Dataset excerpts
BEGIN
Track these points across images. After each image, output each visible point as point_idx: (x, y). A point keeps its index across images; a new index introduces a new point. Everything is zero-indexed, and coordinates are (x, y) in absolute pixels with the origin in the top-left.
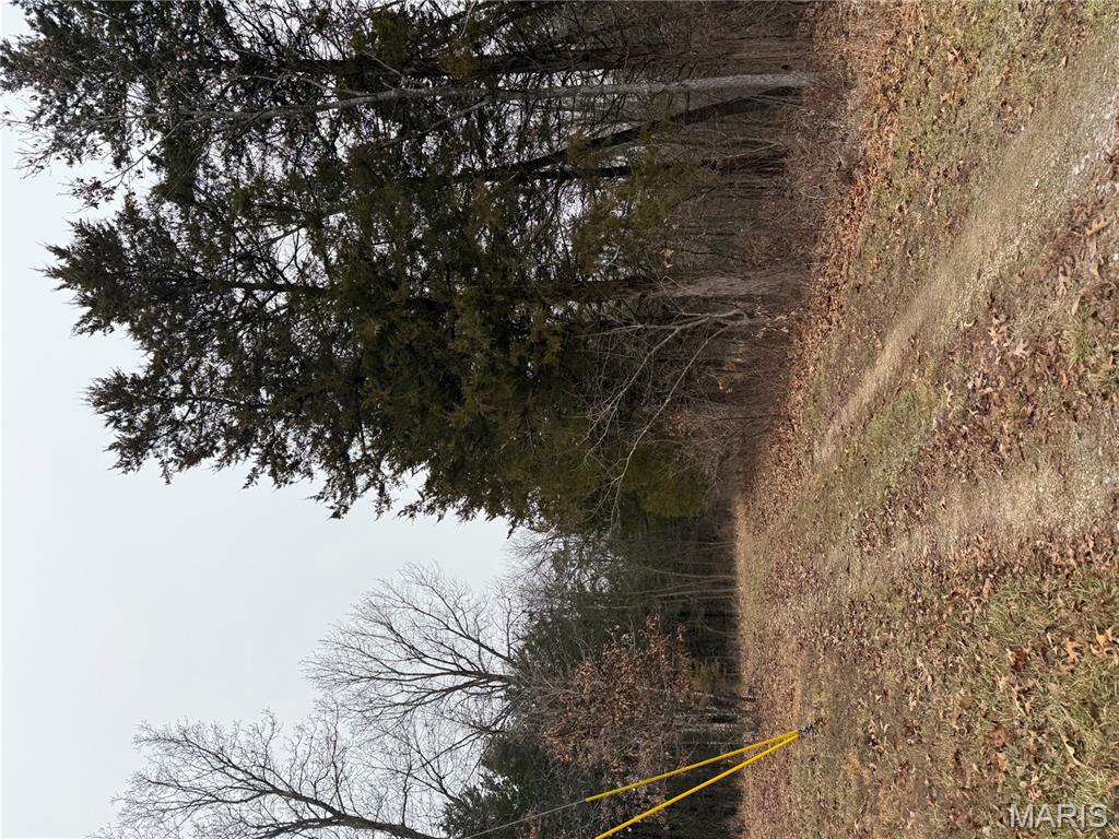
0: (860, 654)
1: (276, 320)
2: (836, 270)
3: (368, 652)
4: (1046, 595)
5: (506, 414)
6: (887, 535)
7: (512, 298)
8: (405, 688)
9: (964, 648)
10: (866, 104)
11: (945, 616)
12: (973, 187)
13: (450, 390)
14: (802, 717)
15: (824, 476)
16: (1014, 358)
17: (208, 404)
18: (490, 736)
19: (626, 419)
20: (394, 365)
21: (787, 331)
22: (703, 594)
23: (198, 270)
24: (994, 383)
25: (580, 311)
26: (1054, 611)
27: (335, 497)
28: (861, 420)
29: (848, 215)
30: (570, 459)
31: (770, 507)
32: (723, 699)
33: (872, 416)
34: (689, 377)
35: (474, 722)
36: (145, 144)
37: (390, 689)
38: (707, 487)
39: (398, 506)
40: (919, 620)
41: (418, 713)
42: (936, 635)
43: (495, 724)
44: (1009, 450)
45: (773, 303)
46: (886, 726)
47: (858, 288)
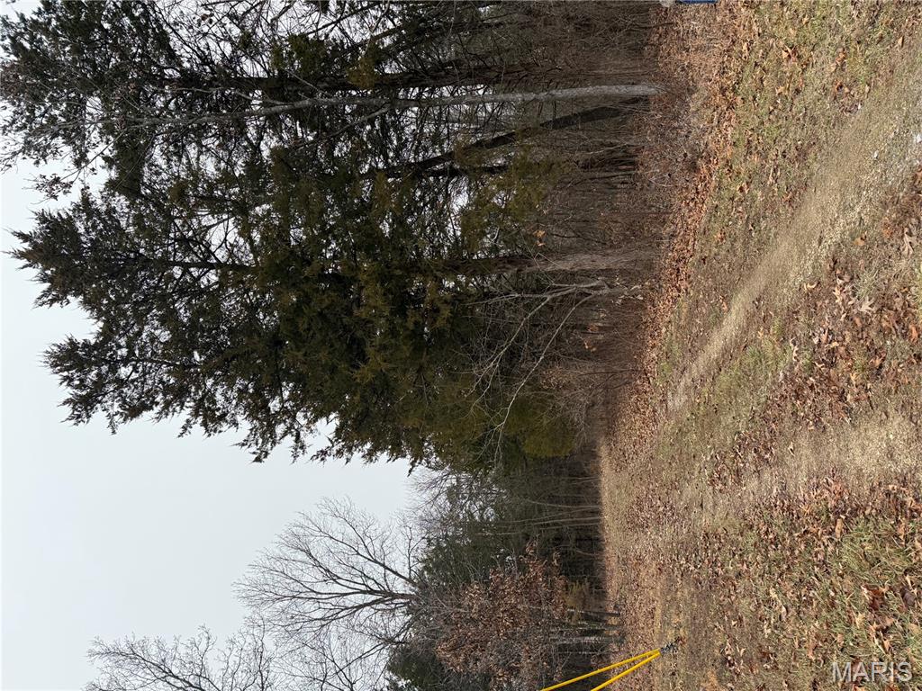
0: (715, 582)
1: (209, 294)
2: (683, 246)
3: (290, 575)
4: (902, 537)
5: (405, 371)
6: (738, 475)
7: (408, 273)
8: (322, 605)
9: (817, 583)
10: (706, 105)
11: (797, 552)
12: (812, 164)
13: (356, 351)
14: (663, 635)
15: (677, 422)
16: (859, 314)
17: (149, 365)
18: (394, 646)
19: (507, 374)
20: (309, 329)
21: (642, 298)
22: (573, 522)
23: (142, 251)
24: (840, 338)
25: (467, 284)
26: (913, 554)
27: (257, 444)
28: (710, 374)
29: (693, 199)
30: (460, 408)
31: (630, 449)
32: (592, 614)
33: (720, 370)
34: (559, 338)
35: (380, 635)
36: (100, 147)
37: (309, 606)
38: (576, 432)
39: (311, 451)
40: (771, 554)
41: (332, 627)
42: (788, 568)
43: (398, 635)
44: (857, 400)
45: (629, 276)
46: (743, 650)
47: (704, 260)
END
BEGIN
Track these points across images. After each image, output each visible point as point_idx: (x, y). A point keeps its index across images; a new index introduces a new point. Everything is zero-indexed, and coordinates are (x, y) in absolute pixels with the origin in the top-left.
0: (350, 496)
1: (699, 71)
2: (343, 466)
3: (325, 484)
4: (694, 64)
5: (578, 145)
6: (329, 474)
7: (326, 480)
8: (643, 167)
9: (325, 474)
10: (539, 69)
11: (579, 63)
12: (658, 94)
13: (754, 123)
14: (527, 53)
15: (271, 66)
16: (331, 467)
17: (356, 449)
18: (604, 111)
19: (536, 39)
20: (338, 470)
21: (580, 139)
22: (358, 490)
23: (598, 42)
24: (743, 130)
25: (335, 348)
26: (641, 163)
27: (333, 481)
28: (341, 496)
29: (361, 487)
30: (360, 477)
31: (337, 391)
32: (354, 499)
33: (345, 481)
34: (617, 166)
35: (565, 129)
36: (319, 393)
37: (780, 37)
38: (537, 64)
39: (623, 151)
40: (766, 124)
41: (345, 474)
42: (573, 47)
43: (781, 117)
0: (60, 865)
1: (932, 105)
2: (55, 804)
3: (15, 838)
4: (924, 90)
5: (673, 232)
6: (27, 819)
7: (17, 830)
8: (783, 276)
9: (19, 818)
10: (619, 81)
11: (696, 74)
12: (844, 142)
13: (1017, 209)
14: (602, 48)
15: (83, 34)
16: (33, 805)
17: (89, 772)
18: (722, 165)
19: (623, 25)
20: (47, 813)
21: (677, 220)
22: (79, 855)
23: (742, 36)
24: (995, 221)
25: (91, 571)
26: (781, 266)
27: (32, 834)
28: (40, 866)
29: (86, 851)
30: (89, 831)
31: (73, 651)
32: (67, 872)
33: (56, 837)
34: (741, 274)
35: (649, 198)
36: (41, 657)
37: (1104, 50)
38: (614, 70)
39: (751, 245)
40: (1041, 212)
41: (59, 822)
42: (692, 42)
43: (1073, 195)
END
BEGIN
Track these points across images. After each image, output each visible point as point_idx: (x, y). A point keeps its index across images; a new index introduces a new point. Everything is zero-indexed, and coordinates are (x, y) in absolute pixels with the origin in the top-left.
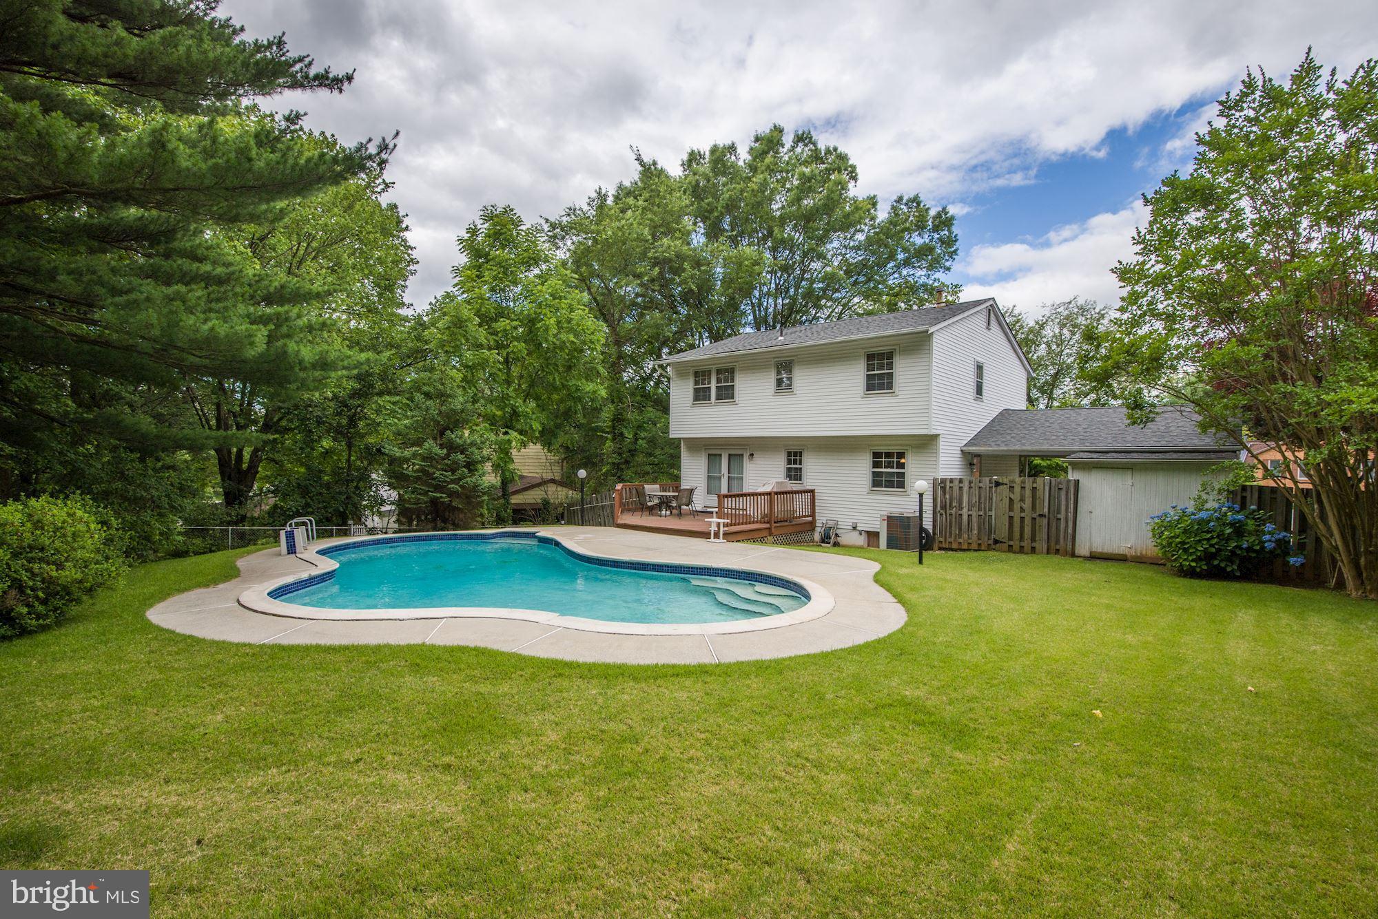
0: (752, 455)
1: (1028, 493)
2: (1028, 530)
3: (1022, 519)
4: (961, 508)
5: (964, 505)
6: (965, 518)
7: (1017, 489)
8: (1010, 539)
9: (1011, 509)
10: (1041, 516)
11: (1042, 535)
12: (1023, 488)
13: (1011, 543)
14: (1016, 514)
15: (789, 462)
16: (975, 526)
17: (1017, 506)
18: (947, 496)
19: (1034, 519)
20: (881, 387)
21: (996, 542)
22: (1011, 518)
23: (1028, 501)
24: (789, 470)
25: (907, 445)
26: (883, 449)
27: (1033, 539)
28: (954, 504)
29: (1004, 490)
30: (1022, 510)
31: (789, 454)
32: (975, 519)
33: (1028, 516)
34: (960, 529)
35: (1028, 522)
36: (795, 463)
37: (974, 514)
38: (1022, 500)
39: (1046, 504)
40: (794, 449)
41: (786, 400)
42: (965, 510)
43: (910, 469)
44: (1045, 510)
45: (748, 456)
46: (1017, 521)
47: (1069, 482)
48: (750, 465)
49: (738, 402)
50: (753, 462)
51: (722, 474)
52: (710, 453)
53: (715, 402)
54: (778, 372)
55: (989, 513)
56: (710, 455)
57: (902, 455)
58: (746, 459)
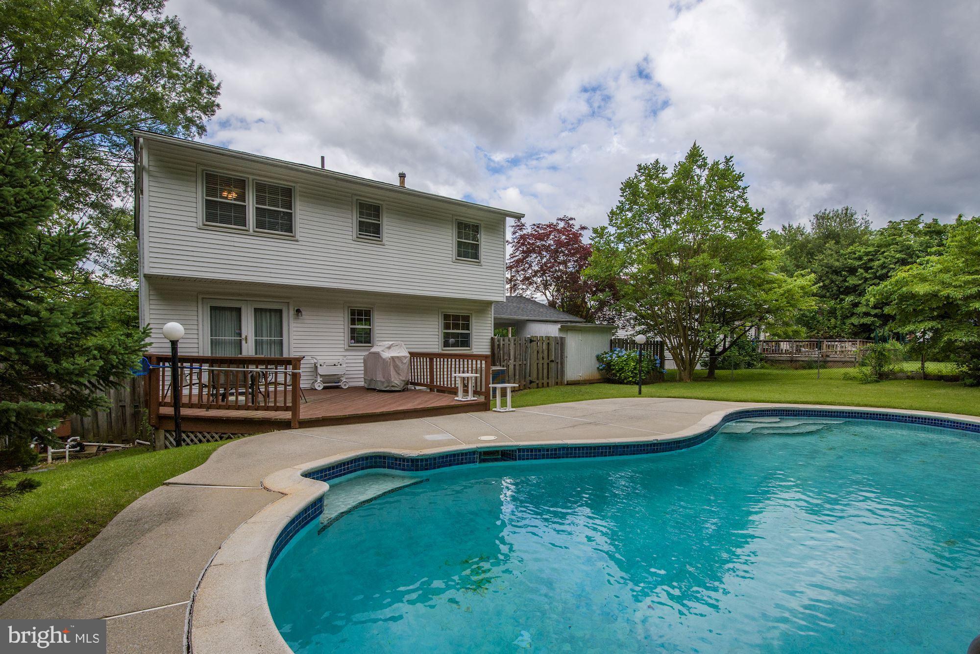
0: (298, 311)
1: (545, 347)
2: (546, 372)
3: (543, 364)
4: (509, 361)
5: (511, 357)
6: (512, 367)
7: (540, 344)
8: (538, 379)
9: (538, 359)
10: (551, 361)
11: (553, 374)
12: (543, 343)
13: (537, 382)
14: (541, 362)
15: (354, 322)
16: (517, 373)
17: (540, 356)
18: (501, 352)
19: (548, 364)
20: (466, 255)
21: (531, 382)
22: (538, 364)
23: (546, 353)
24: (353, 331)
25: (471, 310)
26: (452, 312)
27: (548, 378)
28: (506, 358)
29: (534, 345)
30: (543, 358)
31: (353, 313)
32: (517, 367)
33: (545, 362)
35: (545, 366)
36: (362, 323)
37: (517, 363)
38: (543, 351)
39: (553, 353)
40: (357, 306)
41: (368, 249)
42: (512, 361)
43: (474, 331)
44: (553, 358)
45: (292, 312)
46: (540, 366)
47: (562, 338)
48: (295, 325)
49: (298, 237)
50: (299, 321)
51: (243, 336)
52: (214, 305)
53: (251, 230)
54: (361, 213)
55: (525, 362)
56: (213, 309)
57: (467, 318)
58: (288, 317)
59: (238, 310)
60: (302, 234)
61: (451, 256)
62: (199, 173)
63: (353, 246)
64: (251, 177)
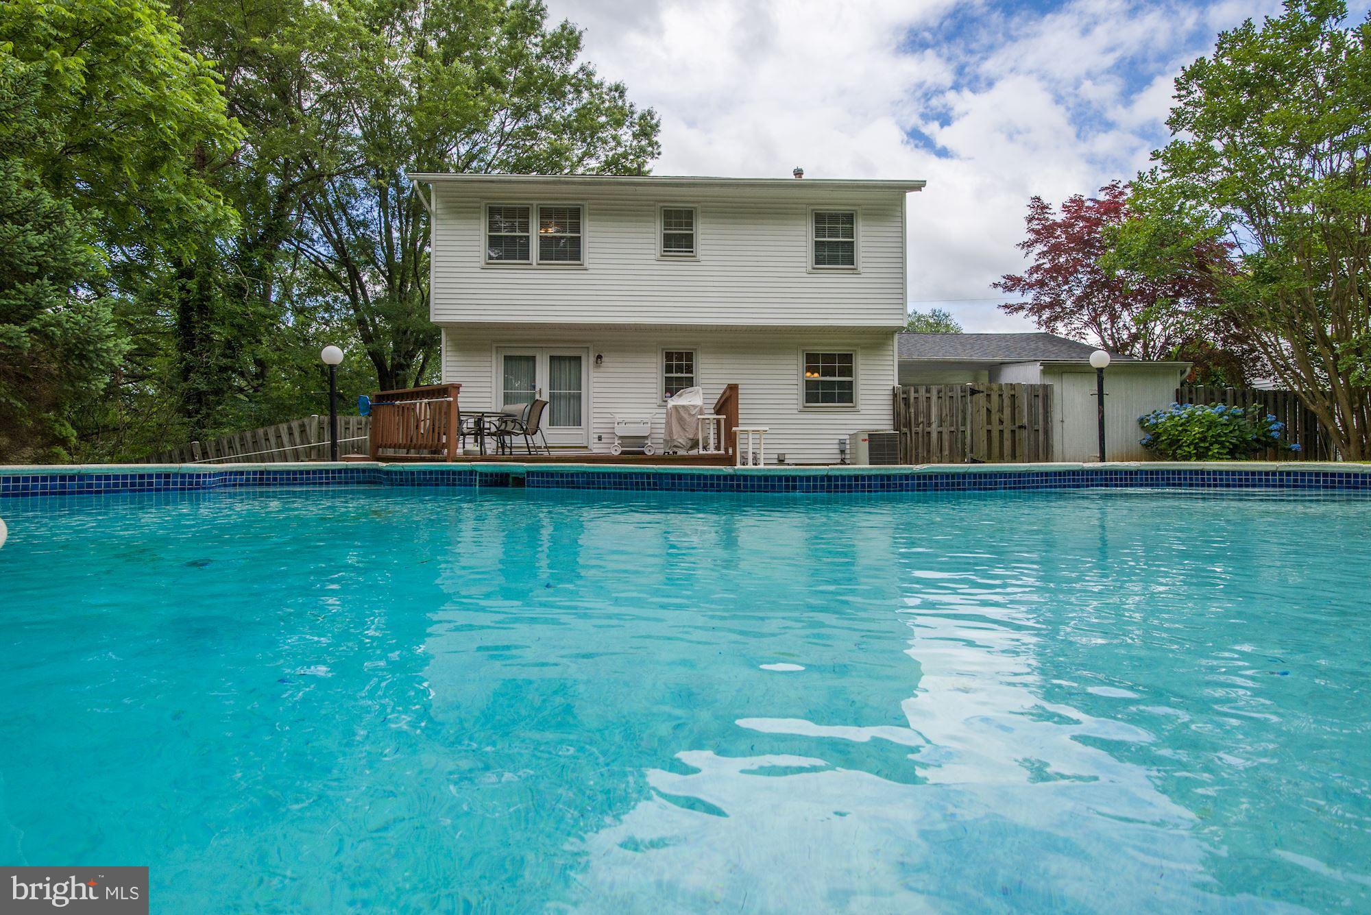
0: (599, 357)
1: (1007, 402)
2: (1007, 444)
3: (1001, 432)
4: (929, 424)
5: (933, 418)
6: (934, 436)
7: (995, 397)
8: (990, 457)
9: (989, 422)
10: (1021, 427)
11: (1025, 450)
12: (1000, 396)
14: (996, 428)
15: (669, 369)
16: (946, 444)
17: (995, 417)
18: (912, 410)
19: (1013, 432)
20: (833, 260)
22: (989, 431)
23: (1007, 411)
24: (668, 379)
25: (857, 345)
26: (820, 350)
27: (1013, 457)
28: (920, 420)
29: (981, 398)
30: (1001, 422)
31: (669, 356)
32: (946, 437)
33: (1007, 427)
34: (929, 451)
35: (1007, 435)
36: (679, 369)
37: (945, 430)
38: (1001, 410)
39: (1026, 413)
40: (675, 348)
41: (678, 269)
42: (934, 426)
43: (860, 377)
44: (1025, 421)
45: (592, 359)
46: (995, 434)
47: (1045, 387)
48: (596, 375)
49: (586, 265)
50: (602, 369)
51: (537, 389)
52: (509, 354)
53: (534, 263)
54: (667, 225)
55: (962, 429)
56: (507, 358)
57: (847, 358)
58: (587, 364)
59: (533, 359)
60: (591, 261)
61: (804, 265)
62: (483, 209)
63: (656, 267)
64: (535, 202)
END
EXERCISE: Among the records above, only the lines between the line holding "48: (750, 465)" and the line holding "57: (902, 455)", inclusive, are to be output, exactly as written.

RESPONSE TO THIS EXERCISE:
48: (750, 465)
49: (738, 402)
50: (753, 462)
51: (722, 474)
52: (710, 453)
53: (715, 402)
54: (778, 372)
55: (989, 513)
56: (710, 455)
57: (902, 455)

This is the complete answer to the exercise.